### EXERCISE DETAILS
Please rewrite the text of all the items below with every "Storeus" changed to "Storehouse", keeping everything else the same. Leave out the pictures.

Dataset entries
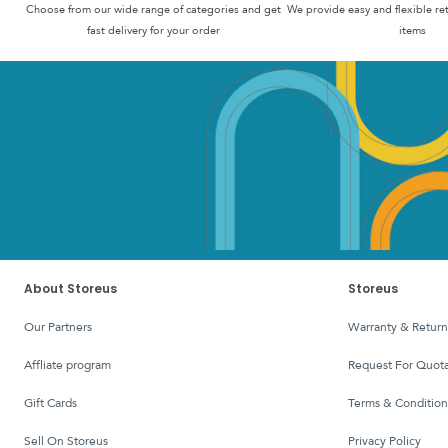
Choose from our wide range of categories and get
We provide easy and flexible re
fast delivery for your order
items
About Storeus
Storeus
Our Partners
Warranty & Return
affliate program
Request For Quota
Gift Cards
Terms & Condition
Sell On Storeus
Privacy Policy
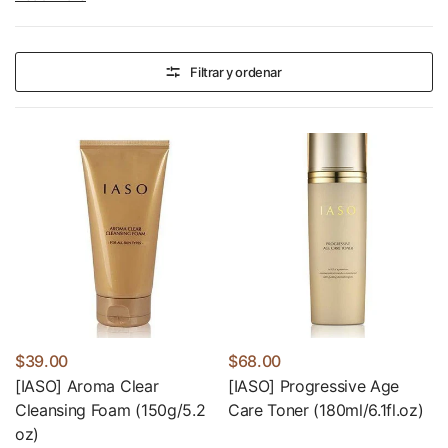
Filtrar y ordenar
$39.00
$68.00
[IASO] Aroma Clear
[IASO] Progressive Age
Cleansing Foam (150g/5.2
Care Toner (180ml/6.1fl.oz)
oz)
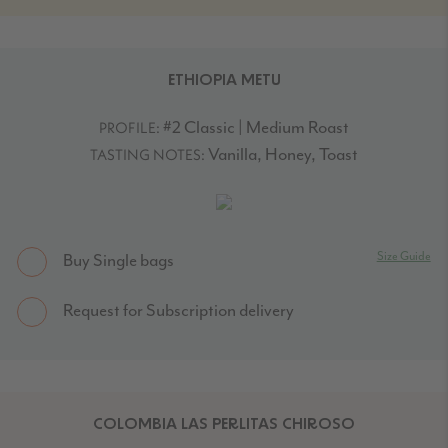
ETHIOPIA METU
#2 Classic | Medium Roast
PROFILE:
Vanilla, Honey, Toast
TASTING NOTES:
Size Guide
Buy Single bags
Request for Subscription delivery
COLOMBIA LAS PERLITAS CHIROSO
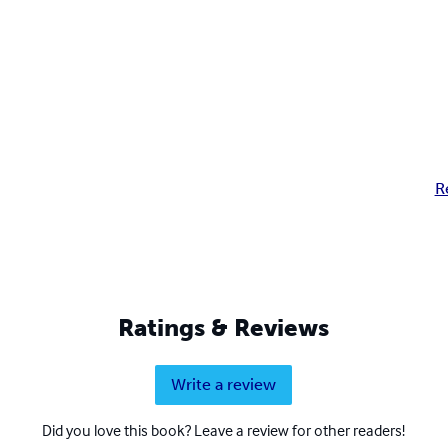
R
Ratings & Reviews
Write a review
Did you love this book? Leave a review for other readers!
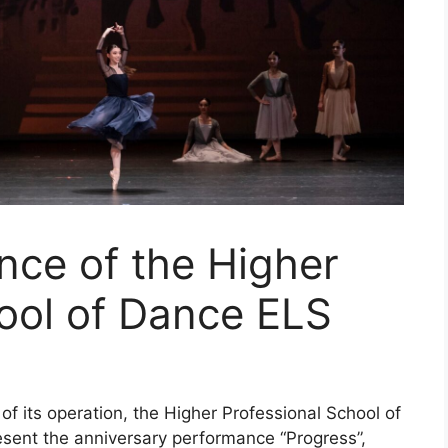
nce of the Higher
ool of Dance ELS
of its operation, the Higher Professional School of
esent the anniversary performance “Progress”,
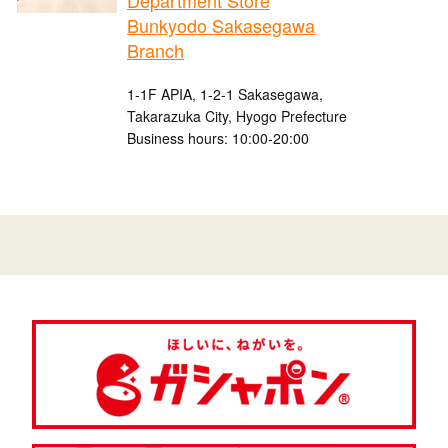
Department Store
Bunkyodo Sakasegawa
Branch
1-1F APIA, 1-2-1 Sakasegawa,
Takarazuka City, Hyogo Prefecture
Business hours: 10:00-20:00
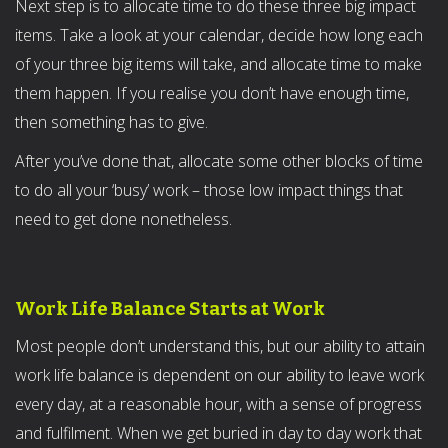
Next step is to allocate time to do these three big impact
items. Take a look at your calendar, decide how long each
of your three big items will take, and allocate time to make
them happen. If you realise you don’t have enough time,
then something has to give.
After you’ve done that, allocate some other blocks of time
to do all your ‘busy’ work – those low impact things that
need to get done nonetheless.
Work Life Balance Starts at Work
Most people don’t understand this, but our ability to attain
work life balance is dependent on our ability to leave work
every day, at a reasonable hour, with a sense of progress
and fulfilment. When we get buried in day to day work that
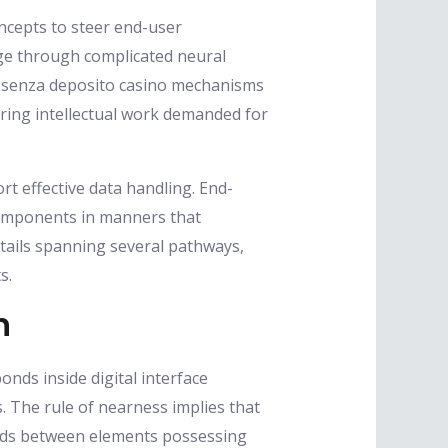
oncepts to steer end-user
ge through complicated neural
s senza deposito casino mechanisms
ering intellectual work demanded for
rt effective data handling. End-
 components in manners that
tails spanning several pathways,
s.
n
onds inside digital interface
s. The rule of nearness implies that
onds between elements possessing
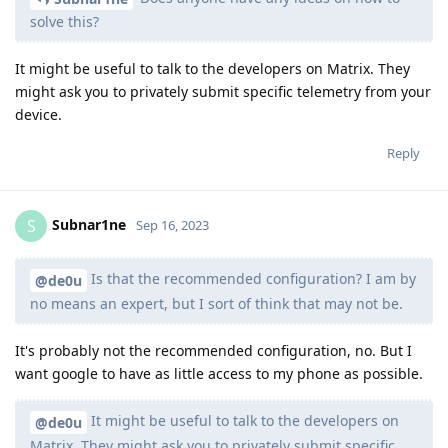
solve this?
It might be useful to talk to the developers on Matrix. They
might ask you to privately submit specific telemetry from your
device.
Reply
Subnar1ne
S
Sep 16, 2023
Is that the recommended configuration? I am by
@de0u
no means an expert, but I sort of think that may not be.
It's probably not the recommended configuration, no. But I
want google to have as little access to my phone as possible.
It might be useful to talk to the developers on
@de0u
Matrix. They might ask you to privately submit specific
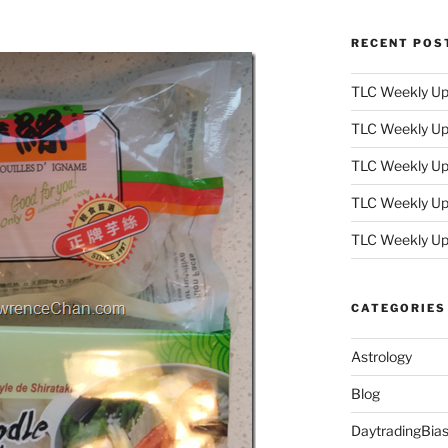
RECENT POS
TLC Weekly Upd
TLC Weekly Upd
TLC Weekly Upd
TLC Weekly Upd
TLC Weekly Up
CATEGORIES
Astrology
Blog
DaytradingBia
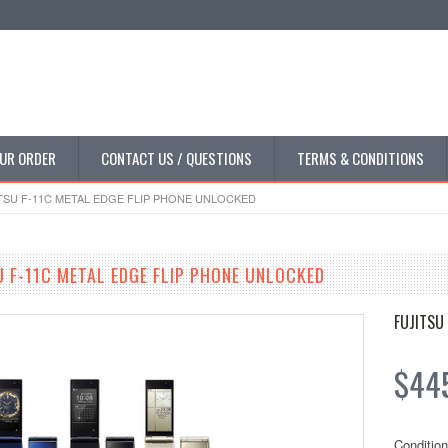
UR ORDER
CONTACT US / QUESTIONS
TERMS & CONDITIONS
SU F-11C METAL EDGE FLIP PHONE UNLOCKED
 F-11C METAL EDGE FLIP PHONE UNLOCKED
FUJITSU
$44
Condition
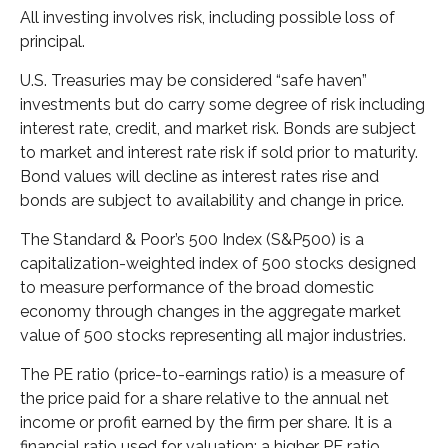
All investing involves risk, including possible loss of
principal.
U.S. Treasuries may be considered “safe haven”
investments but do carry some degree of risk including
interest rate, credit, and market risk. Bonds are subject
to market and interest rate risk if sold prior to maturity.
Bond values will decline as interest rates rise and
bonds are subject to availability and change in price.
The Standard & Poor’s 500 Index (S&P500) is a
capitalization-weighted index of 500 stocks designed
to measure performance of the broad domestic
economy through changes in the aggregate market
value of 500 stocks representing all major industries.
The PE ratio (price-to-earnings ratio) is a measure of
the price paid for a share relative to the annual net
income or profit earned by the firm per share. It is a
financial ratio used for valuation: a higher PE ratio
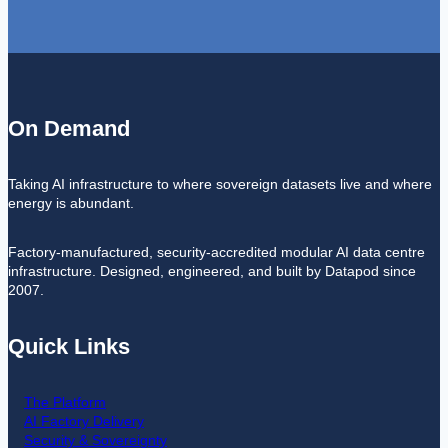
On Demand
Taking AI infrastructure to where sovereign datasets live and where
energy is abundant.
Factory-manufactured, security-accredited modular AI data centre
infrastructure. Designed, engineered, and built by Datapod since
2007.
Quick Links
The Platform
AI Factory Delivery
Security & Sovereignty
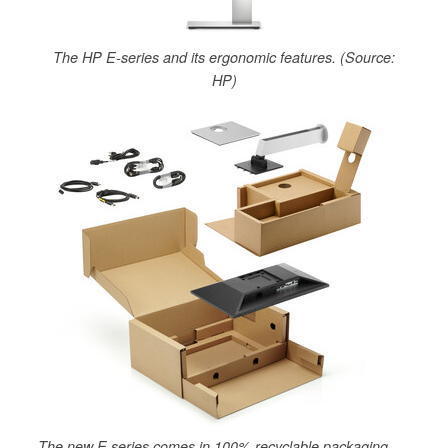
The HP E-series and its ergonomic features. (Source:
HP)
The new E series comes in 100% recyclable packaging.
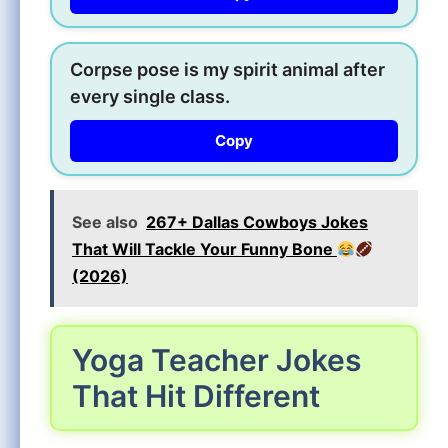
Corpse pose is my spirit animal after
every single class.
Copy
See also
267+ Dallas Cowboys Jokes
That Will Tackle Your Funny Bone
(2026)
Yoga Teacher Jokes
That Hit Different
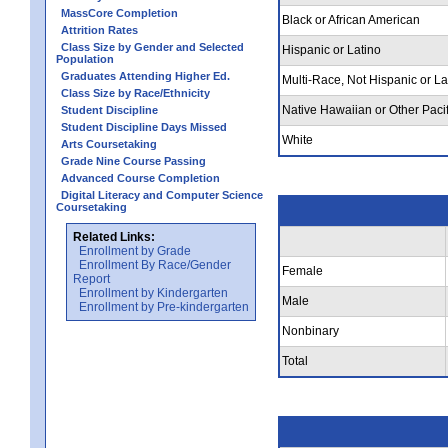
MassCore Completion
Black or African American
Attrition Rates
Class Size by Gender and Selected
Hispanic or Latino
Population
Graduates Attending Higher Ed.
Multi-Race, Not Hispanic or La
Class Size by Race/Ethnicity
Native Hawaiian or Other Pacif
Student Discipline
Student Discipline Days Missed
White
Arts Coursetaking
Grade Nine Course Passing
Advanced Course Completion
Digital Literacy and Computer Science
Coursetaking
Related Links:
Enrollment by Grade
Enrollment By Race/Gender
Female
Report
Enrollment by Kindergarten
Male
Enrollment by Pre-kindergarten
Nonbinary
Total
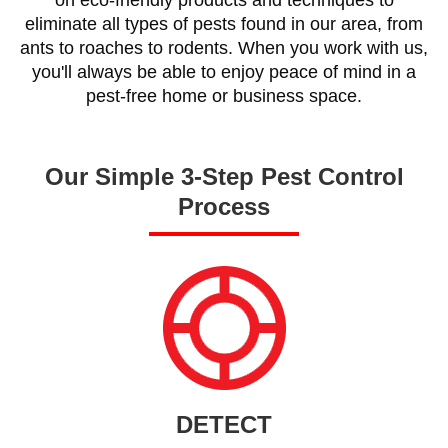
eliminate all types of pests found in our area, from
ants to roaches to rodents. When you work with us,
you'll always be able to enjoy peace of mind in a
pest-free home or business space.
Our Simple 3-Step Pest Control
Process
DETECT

### ANSWER BELOW
Choose from our wide range of categories and get
We provide easy and flexible re
fast delivery for your order
items
About Storehouse
Storehouse
Our Partners
Warranty & Return
affliate program
Request For Quota
Gift Cards
Terms & Condition
Sell On Storehouse
Privacy Policy
Filtrar y ordenar
$39.00
$68.00
[IASO] Aroma Clear
[IASO] Progressive Age
Cleansing Foam (150g/5.2
Care Toner (180ml/6.1fl.oz)
oz)
ETHIOPIA METU
#2 Classic | Medium Roast
PROFILE:
Vanilla, Honey, Toast
TASTING NOTES:
Size Guide
Buy Single bags
Request for Subscription delivery
COLOMBIA LAS PERLITAS CHIROSO
R
Ratings & Reviews
Write a review
Did you love this book? Leave a review for other readers!
nce of the Higher
ool of Dance ELS
of its operation, the Higher Professional School of
esent the anniversary performance “Progress”,
Department Store
Bunkyodo Sakasegawa
Branch
1-1F APIA, 1-2-1 Sakasegawa,
Takarazuka City, Hyogo Prefecture
Business hours: 10:00-20:00
Next step is to allocate time to do these three big impact
items. Take a look at your calendar, decide how long each
of your three big items will take, and allocate time to make
them happen. If you realise you don’t have enough time,
then something has to give.
After you’ve done that, allocate some other blocks of time
to do all your ‘busy’ work – those low impact things that
need to get done nonetheless.
Work Life Balance Starts at Work
Most people don’t understand this, but our ability to attain
work life balance is dependent on our ability to leave work
every day, at a reasonable hour, with a sense of progress
and fulfilment. When we get buried in day to day work that
oncepts to steer end-user
ge through complicated neural
s senza deposito casino mechanisms
ering intellectual work demanded for
rt effective data handling. End-
 components in manners that
tails spanning several pathways,
s.
n
onds inside digital interface
s. The rule of nearness implies that
onds between elements possessing
solve this?
It might be useful to talk to the developers on Matrix. They
might ask you to privately submit specific telemetry from your
device.
Reply
Subnar1ne
S
Sep 16, 2023
Is that the recommended configuration? I am by
@de0u
no means an expert, but I sort of think that may not be.
It's probably not the recommended configuration, no. But I
want google to have as little access to my phone as possible.
It might be useful to talk to the developers on
@de0u
Matrix. They might ask you to privately submit specific
RECENT POS
TLC Weekly Upd
TLC Weekly Upd
TLC Weekly Upd
TLC Weekly Upd
TLC Weekly Up
CATEGORIES
Astrology
Blog
DaytradingBia
UR ORDER
CONTACT US / QUESTIONS
TERMS & CONDITIONS
SU F-11C METAL EDGE FLIP PHONE UNLOCKED
 F-11C METAL EDGE FLIP PHONE UNLOCKED
FUJITSU
$44
Condition
All investing involves risk, including possible loss of
principal.
U.S. Treasuries may be considered “safe haven”
investments but do carry some degree of risk including
interest rate, credit, and market risk. Bonds are subject
to market and interest rate risk if sold prior to maturity.
Bond values will decline as interest rates rise and
bonds are subject to availability and change in price.
The Standard & Poor’s 500 Index (S&P500) is a
capitalization-weighted index of 500 stocks designed
to measure performance of the broad domestic
economy through changes in the aggregate market
value of 500 stocks representing all major industries.
The PE ratio (price-to-earnings ratio) is a measure of
the price paid for a share relative to the annual net
income or profit earned by the firm per share. It is a
financial ratio used for valuation: a higher PE ratio
On Demand
Taking AI infrastructure to where sovereign datasets live and where
energy is abundant.
Factory-manufactured, security-accredited modular AI data centre
infrastructure. Designed, engineered, and built by Datapod since
2007.
Quick Links
The Platform
AI Factory Delivery
Security & Sovereignty
The HP E-series and its ergonomic features. (Source:
HP)
The new E series comes in 100% recyclable packaging.
Corpse pose is my spirit animal after
every single class.
Copy
See also
267+ Dallas Cowboys Jokes
That Will Tackle Your Funny Bone
(2026)
Yoga Teacher Jokes
That Hit Different
MassCore Completion
Black or African American
Attrition Rates
Class Size by Gender and Selected
Hispanic or Latino
Population
Graduates Attending Higher Ed.
Multi-Race, Not Hispanic or La
Class Size by Race/Ethnicity
Native Hawaiian or Other Pacif
Student Discipline
Student Discipline Days Missed
White
Arts Coursetaking
Grade Nine Course Passing
Advanced Course Completion
Digital Literacy and Computer Science
Coursetaking
Related Links:
Enrollment by Grade
Enrollment By Race/Gender
Female
Report
Enrollment by Kindergarten
Male
Enrollment by Pre-kindergarten
Nonbinary
Total
eliminate all types of pests found in our area, from
ants to roaches to rodents. When you work with us,
you'll always be able to enjoy peace of mind in a
pest-free home or business space.
Our Simple 3-Step Pest Control
Process
DETECT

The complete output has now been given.